▶ Document section:
1929–, American child psychiatrist, b. Boston, grad. Harvard (B.A., 1950), Columbia College of Physicians and Surgeons (M.D., 1954). He began working with children while in the air force (1958–60). Coles has been affiliated with Harvard since 1960 and was named professor of psychiatry and medical humanities there in 1978. The author or editor of dozens of books, he is best known for his Children of Crisis
(5 vol., 1967–78; Vol. 2–3, Pulitzer Prize), a searching and exhaustive study of American youth facing difficult life situations. In addition to his many works on the young, e.g., The Inner Life of Children
(3 vol., 1986) and The Moral Intelligence of Children
(1997), he has written literary criticism, e.g., Walker Percy: An American Search
(1978); biographies, e.g., Dorothy Day: A Radical Devotion
(1987); social commentary; books on photography; and hundreds of wide-ranging essays and articles. His many honors include the MacArthur Foundation
award (1981) and the Presidential Medal of Freedom (1998).
See B. A. Ronda, Intellect and Spirit: The Life and Work of Robert Coles (1989); J. and S. C. Woodruff, ed., Conversations with Robert Coles (1992); study by S. Hilligoss (1997).

▶ Prompt 1: In what year was Coles named professor of psychiatry and medical humanities at Harvard, according to the entry on Robert Coles?
▶ Prompt 2: Reproduce the entry on Robert Coles from "See B. A. Ronda, Intellect" to "S. Hilligoss (1997).".

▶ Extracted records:

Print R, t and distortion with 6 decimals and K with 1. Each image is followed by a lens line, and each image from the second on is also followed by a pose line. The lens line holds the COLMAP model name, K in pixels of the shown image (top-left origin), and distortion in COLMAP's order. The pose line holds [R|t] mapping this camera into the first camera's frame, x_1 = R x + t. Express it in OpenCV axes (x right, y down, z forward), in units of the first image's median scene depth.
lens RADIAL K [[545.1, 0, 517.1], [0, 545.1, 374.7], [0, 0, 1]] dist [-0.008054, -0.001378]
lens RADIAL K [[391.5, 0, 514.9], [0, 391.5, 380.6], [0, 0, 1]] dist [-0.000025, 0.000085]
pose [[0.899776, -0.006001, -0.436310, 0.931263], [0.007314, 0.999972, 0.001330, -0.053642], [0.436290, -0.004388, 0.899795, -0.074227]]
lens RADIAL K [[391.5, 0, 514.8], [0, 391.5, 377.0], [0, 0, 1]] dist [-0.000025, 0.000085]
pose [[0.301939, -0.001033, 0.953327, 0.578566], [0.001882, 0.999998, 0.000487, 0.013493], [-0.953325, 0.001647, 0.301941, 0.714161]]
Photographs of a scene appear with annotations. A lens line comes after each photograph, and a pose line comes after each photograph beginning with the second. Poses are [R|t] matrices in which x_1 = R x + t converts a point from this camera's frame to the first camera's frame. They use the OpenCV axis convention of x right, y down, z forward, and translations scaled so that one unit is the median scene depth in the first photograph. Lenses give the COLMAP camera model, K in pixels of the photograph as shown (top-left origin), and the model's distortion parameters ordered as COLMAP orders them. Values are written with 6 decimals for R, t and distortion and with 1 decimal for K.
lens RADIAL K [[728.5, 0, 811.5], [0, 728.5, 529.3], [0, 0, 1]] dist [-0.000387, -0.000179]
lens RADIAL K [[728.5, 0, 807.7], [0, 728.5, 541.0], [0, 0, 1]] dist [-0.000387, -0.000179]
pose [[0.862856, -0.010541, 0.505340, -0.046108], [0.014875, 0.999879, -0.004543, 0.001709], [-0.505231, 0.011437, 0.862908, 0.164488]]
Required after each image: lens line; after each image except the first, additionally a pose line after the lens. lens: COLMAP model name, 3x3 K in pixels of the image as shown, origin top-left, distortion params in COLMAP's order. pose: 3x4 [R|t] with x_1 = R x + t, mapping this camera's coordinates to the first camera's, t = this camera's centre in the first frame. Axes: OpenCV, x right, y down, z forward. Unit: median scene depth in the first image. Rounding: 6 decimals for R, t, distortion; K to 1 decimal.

▶ Response area 1: 1978

▶ Response area 2:
See B. A. Ronda, Intellect and Spirit: The Life and Work of Robert Coles (1989); J. and S. C. Woodruff, ed., Conversations with Robert Coles (1992); study by S. Hilligoss (1997).